Hematocrit monitoring deserves special attention because it represents one of the most significant ongoing risks of TRT. Testosterone stimulates erythropoiesis (red blood cell production) in the bone marrow. While a mild increase in red blood cells is normal and well-tolerated, significant elevation of hematocrit above 54% increases blood viscosity and the risk of thromboembolic events (blood clots). Men with elevated hematocrit may need to reduce their testosterone dose, donate blood (which temporarily reduces hematocrit), or in severe cases, discontinue TRT.
Estradiol management is another practical consideration. Testosterone is converted to estradiol by the enzyme aromatase, which is particularly active in adipose (fat) tissue. Men with higher body fat percentages tend to produce more estradiol during TRT, potentially causing gynecomastia (breast tissue growth), water retention, mood changes, and reduced libido. Aromatase inhibitors like anastrozole can be used to manage elevated estradiol, though there is growing debate about the appropriate level of intervention, as estradiol also provides cardiovascular and bone health benefits that should not be unnecessarily suppressed.
When to Consider Stopping TRT
Dr. Malik addresses the exit strategy, a topic many men do not think about when starting TRT. Stopping TRT after months or years of use means the HPG axis must restart, and this process can be slow and uncomfortable. During TRT, the pituitary reduces or stops producing LH and FSH because exogenous testosterone provides negative feedback. When TRT stops, it takes time for the hypothalamus and pituitary to resume adequate signaling, and during this gap, testosterone levels can drop well below pre-treatment levels.
For men who need to stop TRT (fertility goals, side effect management, personal choice), a tapering protocol with supportive medications can smooth the transition. Clomiphene citrate or hCG can be used during the transition period to stimulate endogenous testosterone production while the HPG axis recovers. Recovery time varies from weeks to months, and some men, particularly those who had very low pre-TRT levels, may never fully recover their baseline production.
The decision to start TRT should include an honest assessment of whether you are willing to potentially remain on it long-term. Many men who start TRT and experience significant improvement in symptoms choose to continue indefinitely. Understanding this likely trajectory before starting is important for making an informed decision.

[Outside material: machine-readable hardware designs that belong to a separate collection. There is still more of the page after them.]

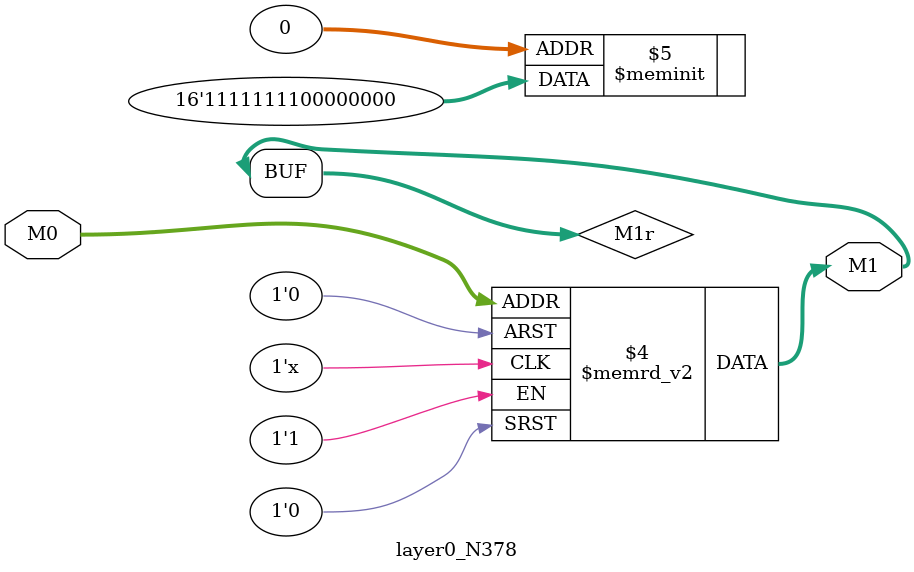
<source format=v>
module layer0_N378 ( input [2:0] M0, output [1:0] M1 );

	(*rom_style = "distributed" *) reg [1:0] M1r;
	assign M1 = M1r;
	always @ (M0) begin
		case (M0)
			3'b000: M1r = 2'b00;
			3'b100: M1r = 2'b11;
			3'b010: M1r = 2'b00;
			3'b110: M1r = 2'b11;
			3'b001: M1r = 2'b00;
			3'b101: M1r = 2'b11;
			3'b011: M1r = 2'b00;
			3'b111: M1r = 2'b11;

		endcase
	end
endmodule

</source>
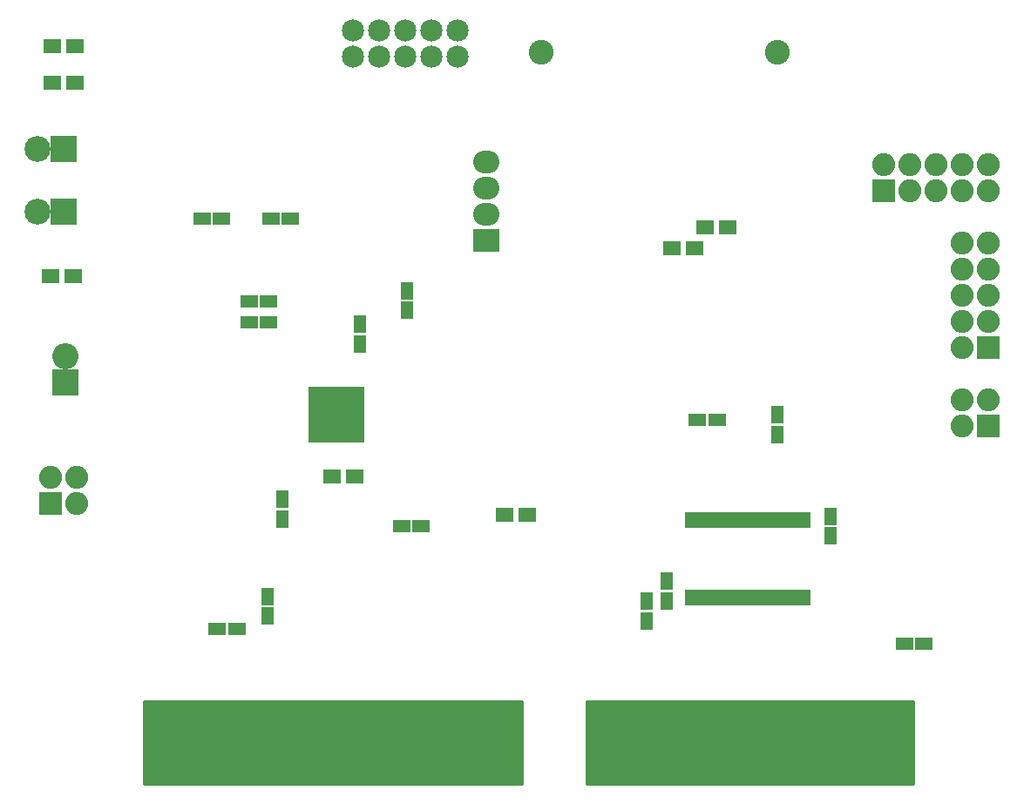
<source format=gbs>
G04 #@! TF.FileFunction,Soldermask,Bot*
%FSLAX46Y46*%
G04 Gerber Fmt 4.6, Leading zero omitted, Abs format (unit mm)*
G04 Created by KiCad (PCBNEW 4.0.2-stable) date 14/07/2016 12:53:21*
%MOMM*%
G01*
G04 APERTURE LIST*
%ADD10C,0.152400*%
%ADD11R,1.258000X1.708000*%
%ADD12R,1.708000X1.258000*%
%ADD13R,1.708000X1.408000*%
%ADD14C,2.159000*%
%ADD15C,2.407920*%
%ADD16R,2.540000X2.235200*%
%ADD17O,2.540000X2.235200*%
%ADD18R,2.508000X2.508000*%
%ADD19C,2.508000*%
%ADD20R,2.235200X2.235200*%
%ADD21O,2.235200X2.235200*%
%ADD22R,2.540000X2.540000*%
%ADD23O,2.540000X2.540000*%
%ADD24R,0.793000X1.508000*%
%ADD25R,5.508000X5.508000*%
%ADD26C,0.254000*%
G04 APERTURE END LIST*
D10*
D11*
X51950000Y-139950000D03*
X51950000Y-141850000D03*
D12*
X47100000Y-143150000D03*
X49000000Y-143150000D03*
D13*
X75050000Y-132000000D03*
X77250000Y-132000000D03*
D12*
X47500000Y-103250000D03*
X45600000Y-103250000D03*
D11*
X53425000Y-130550000D03*
X53425000Y-132450000D03*
X90725000Y-138475000D03*
X90725000Y-140375000D03*
D12*
X113875000Y-144600000D03*
X115775000Y-144600000D03*
D11*
X106700000Y-134100000D03*
X106700000Y-132200000D03*
D12*
X93750000Y-122800000D03*
X95650000Y-122800000D03*
D11*
X88800000Y-140425000D03*
X88800000Y-142325000D03*
X101540000Y-122330000D03*
X101540000Y-124230000D03*
D12*
X65000000Y-133100000D03*
X66900000Y-133100000D03*
D11*
X65500000Y-110250000D03*
X65500000Y-112150000D03*
X60950000Y-113525000D03*
X60950000Y-115425000D03*
D12*
X50200000Y-111300000D03*
X52100000Y-111300000D03*
X50200000Y-113350000D03*
X52100000Y-113350000D03*
X52300000Y-103250000D03*
X54200000Y-103250000D03*
D13*
X60475000Y-128275000D03*
X58275000Y-128275000D03*
D14*
X60270000Y-87470000D03*
X60270000Y-84930000D03*
X62810000Y-87470000D03*
X62810000Y-84930000D03*
X65350000Y-87470000D03*
X65350000Y-84930000D03*
X67890000Y-87470000D03*
X67890000Y-84930000D03*
X70430000Y-87470000D03*
X70430000Y-84930000D03*
D15*
X78598880Y-87100980D03*
X101499520Y-87100980D03*
D13*
X91250000Y-106150000D03*
X93450000Y-106150000D03*
X94450000Y-104100000D03*
X96650000Y-104100000D03*
D16*
X73200000Y-105400000D03*
D17*
X73200000Y-102860000D03*
X73200000Y-100320000D03*
X73200000Y-97780000D03*
D18*
X32150000Y-96500000D03*
D19*
X29610000Y-96500000D03*
D13*
X33250000Y-86500000D03*
X31050000Y-86500000D03*
D18*
X32150000Y-102550000D03*
D19*
X29610000Y-102550000D03*
D13*
X33250000Y-90000000D03*
X31050000Y-90000000D03*
D20*
X121975000Y-123425000D03*
D21*
X119435000Y-123425000D03*
X121975000Y-120885000D03*
X119435000Y-120885000D03*
D20*
X121975000Y-115800000D03*
D21*
X119435000Y-115800000D03*
X121975000Y-113260000D03*
X119435000Y-113260000D03*
X121975000Y-110720000D03*
X119435000Y-110720000D03*
X121975000Y-108180000D03*
X119435000Y-108180000D03*
X121975000Y-105640000D03*
X119435000Y-105640000D03*
D20*
X111825000Y-100550000D03*
D21*
X111825000Y-98010000D03*
X114365000Y-100550000D03*
X114365000Y-98010000D03*
X116905000Y-100550000D03*
X116905000Y-98010000D03*
X119445000Y-100550000D03*
X119445000Y-98010000D03*
X121985000Y-100550000D03*
X121985000Y-98010000D03*
D22*
X32375000Y-119175000D03*
D23*
X32375000Y-116635000D03*
D13*
X30900000Y-108875000D03*
X33100000Y-108875000D03*
D20*
X30925000Y-130900000D03*
D21*
X30925000Y-128360000D03*
X33465000Y-130900000D03*
X33465000Y-128360000D03*
D24*
X104350000Y-140050000D03*
X103850000Y-140050000D03*
X103350000Y-140050000D03*
X102850000Y-140050000D03*
X102350000Y-140050000D03*
X101850000Y-140050000D03*
X101350000Y-140050000D03*
X100850000Y-140050000D03*
X100350000Y-140050000D03*
X99850000Y-140050000D03*
X99350000Y-140050000D03*
X98850000Y-140050000D03*
X98350000Y-140050000D03*
X97850000Y-140050000D03*
X97350000Y-140050000D03*
X96850000Y-140050000D03*
X96350000Y-140050000D03*
X95850000Y-140050000D03*
X95350000Y-140050000D03*
X94850000Y-140050000D03*
X94350000Y-140050000D03*
X93850000Y-140050000D03*
X93350000Y-140050000D03*
X92850000Y-140050000D03*
X92850000Y-132550000D03*
X93350000Y-132550000D03*
X93850000Y-132550000D03*
X94350000Y-132550000D03*
X94850000Y-132550000D03*
X95350000Y-132550000D03*
X95850000Y-132550000D03*
X96350000Y-132550000D03*
X96850000Y-132550000D03*
X97350000Y-132550000D03*
X97850000Y-132550000D03*
X98350000Y-132550000D03*
X98850000Y-132550000D03*
X99350000Y-132550000D03*
X99850000Y-132550000D03*
X100350000Y-132550000D03*
X100850000Y-132550000D03*
X101350000Y-132550000D03*
X101850000Y-132550000D03*
X102350000Y-132550000D03*
X102850000Y-132550000D03*
X103350000Y-132550000D03*
X103850000Y-132550000D03*
X104350000Y-132550000D03*
D25*
X58700000Y-122300000D03*
D26*
G36*
X114731800Y-158153100D02*
X82984340Y-158153100D01*
X82984340Y-150157180D01*
X114731800Y-150157180D01*
X114731800Y-158153100D01*
X114731800Y-158153100D01*
G37*
X114731800Y-158153100D02*
X82984340Y-158153100D01*
X82984340Y-150157180D01*
X114731800Y-150157180D01*
X114731800Y-158153100D01*
G36*
X76730860Y-158153100D02*
X39984680Y-158153100D01*
X39984680Y-150157180D01*
X76730860Y-150157180D01*
X76730860Y-158153100D01*
X76730860Y-158153100D01*
G37*
X76730860Y-158153100D02*
X39984680Y-158153100D01*
X39984680Y-150157180D01*
X76730860Y-150157180D01*
X76730860Y-158153100D01*
M02*

</source>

Dr. Malik concludes with practical advice about choosing a TRT provider. The ideal provider is someone who specializes in male hormonal health (urologists, endocrinologists, or specially trained primary care physicians), who orders thorough baseline labs before starting treatment, who monitors regularly with appropriate blood work, who is willing to adjust protocols based on both lab values and symptoms rather than rigidly adhering to one approach, and who discusses the full range of options including lifestyle optimization rather than immediately reaching for the prescription pad. Men should be cautious of providers who prescribe TRT without checking baseline LH, FSH, and prolactin (which could reveal a pituitary tumor or other treatable cause), who do not discuss fertility implications, or who fail to monitor hematocrit after starting treatment. The quality of medical oversight directly affects both the safety and effectiveness of TRT over the long term.